Sen. Hagel’s Reckless Rhetoric

March 26, 2007

RINO (Republican in Name Only) Sen. Chuck Hagel boldly suggests (without being bold enough directly to identify with the sentiment) that some congressmen are considering impeachment proceedings against President Bush because he is flouting Congress and the public on Iraq. Hagel needs to be pressed on this.

Hagel has been dogging Bush for months, if not years, over Iraq, and now he is actually doing the antiwar Democrats’ bidding on it.

“Any president who says, ‘I don’t care’ or ‘I will not respond to what the people of this country are saying about Iraq or anything else’ or ‘I don’t care what Congress does, I am going to proceed’ — if a president really believes that, then there are … ways to deal with that,” said Hagel on ABC’s “This Week.”

You would think that a person who has made it to the United States Senate would have a least a rudimentary understanding of our constitutional government. You would assume he would have grasped that impeachment is a remedy to remove a president (or other officer) for the commission of high crimes and misdemeanors.

While “high crimes and misdemeanors” is a term of art, it most certainly does not encompass presidential action, which, though legal and constitutional, is not popular with the American people or a majority of Congress.

So isn’t it enormously ironic that Hagel is hinting that Congress might impeach the president essentially for abusing his constitutional authority when by taking that action Congress would be grossly abusing its constitutional authority?

If a plebiscitary democracy is what the framers of our Constitution intended, they could have saved themselves a lot of trouble and paper, not to mention the extensive studies they undertook leading them to the conclusion that a constitutional republic — not a pure democracy — offered the best chance for securing the blessings of liberty and prosperity for America.

Indeed one of the main reasons our nation has flourished and survived is precisely that it never purported to be a pure democracy or anything remotely resembling it. If the democratic ideals of the French philosophes had prevailed with America’s constitutional architects, our experiment in constitutional governance would have long since terminated.

For Sen. Hagel to imply that the president serves at the pleasure of Congress and the people (a la the British system) betrays a startling misapprehension of our unique form of government. And this man is actually considering a run for the presidency — on the Republican ticket, no less?

But, for the sake of further discussion, let’s move beyond Hagel’s fundamental misunderstanding of American civics. Since his main complaint against the president seems to be that he is not marching to the commands of Congress or the people, isn’t it interesting that without a fortuneteller or divining rod we can’t even be sure what those commands are?

If public opinion surveys were to be binding on the president, which ones should he heed? (Where are those silly computer polls candidate Ross Perot promised when you need them?) But if we voters are supposed to be the collective commander in chief, perhaps we should forfeit our franchise as well for vacillating and sending mixed signals to the president on Iraq.
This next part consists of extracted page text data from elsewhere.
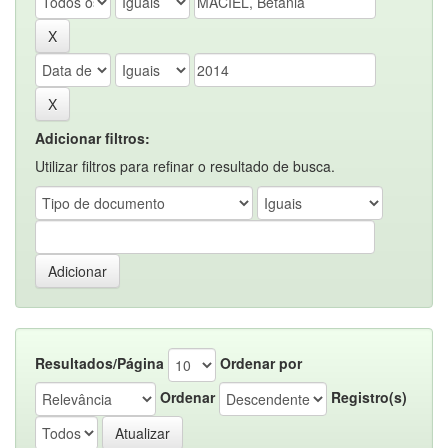
Adicionar filtros:
Utilizar filtros para refinar o resultado de busca.
Resultados/Página
Ordenar por
Ordenar
Registro(s)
Indeed if congressmen want to impeach the president for not following their dictates, perhaps they should first tender their own resignations for the same reason. That is, Democrats claim they were elected to majority control in 2006 with a mandate to end the war in Iraq, and yet, without grotesque bribes from the public treasury they can’t even muster a majority to pass a resolution to enforce their “mandate.”

Someone needs to deliver Sen. Hagel and his like-minded congressional colleagues a memo explaining that the president is commander in chief and that he cannot be fired either by Congress or the people in the absence of committing high crimes and misdemeanors, which involve monumentally more than policy disagreements with the legislative branch. If anything, it is certain congressmen, not the president, who are exceeding their constitutional authority by attempting to usurp the president’s lawful power as commander in chief.

Populist politicians are fond of congratulating themselves for attempting to implement the public’s will, but it was just such demagogues the Framers had in mind when they installed safeguards in our constitutional framework to prevent a mobocracy.

Sen. Hagel owes the people, who he claims to represent, an apology for his reckless rhetoric.